Continued from yesterday’s post, my dad Hal Thompson has gotten some more of his childhood memories written down. Dad is a missionary and pastor. You can find his ministry blogs at Teaching Truth Today or Enseñando las Escrituras. I have always loved listening to my Dad tell stories from his childhood and am thrilled to share them with you. His words below:
After Christmas my brother told me that if I would give him five dollars, he would sell me his share for the rest of the year. I agreed to this deal and gave him five dollars, all in small silver coins. A few days later it was the first of January, and he told me the deal had ended on the last day of December. I couldn’t believe it! I had paid him five dollars, and I didn’t get a thing! When I told my dad about it, he said, “You have to keep your end of the deal even if it pulls out your hair.” In my dad’s way of speaking, that meant I couldn’t back down. I still think that was not fair, but I was never allowed to bring it up again.

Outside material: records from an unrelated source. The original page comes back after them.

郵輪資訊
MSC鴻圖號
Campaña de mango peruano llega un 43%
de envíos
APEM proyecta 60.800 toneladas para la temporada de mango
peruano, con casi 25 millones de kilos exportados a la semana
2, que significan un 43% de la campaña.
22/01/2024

The new year was very profitable for us. One cold morning in December we rode a horse for several miles and then went on foot through a pasture to an old abandoned house where we had set a trap. I remember how excited I was. I was carrying the kerosene lantern, although I had to point my fist that held the handle toward the sky for the lantern not to drag on the grass. When we got to the old house, my brother lit the lantern. As soon as we entered I could smell a skunk. My “grown up” brother said, “Hal, go get the skunk!” It was going to be the first time I was allowed to be the one to take an animal out of a trap. I felt like I had grown up overnight! Of course my brother knew what was going to happen—as I approached the big skunk, it curled its tail up over its back and squirted me in the eyes. The more I screamed in pain, the more my brother laughed. I couldn’t see anything and thought I would be blind for the rest of my life. That pain must have lasted five or ten minutes, but it finally cleared up. I don’t remember how he did it, but my brother took the skunk out of trap, and we headed back to headquarters. I found out I wasn’t the only person to have this experience. When I told other people about it, some said the same thing had happened to them.

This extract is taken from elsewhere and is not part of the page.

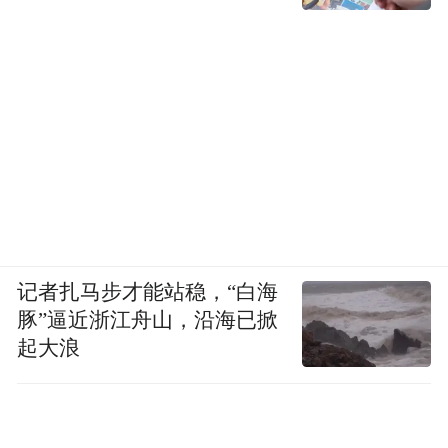
记者扎马步才能站稳，“白海
豚”逼近浙江舟山，沿海已掀
起大浪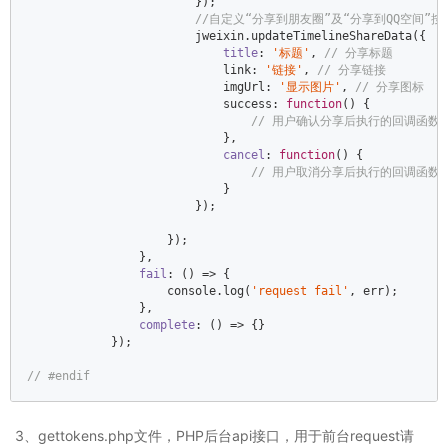
                        });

We did our chores and went to school. When I got there, I opened the door and took about three steps into the one-room school house. The teacher stood up with her paddle in her hand and said emphatically, “Get out of this school and go home and get that smell off of you before you come back! I walked the mile back to my house and told Mother they wouldn’t let me into the school until I got rid of the skunk smell. She told me to take my clothes off and bury them and then to take a bath with lye soap. I rubbed myself so hard I thought I was going to take my skin off. Then I rinsed the soap off and put on dry clothes, but Mother said I still had the scent on me and the teacher would not let me in school. I didn’t go back to school for several days. I bathed again and again, and I guess I finally accidentally used something that took the scent away. I didn’t find out until I was fourteen that all I had to do was gather up dry cottonwood leaves, set them on fire, and stand in the smoke. In just a few minutes the smoke would absolutely take the smell away. I used this remedy many times afterwards.
One time I put a possum in the teacher’s desk drawer. It was at the beginning of Christmas vacation. The school house was never locked. As I think about it now, I can’t imagine my brother letting me do such a thing as it meant the loss of $5.00, which was a lot of money to us then. Over the course of the vacation, I forgot all about the possum. When we got back to school the teacher never said a word about it, and of course, neither did we.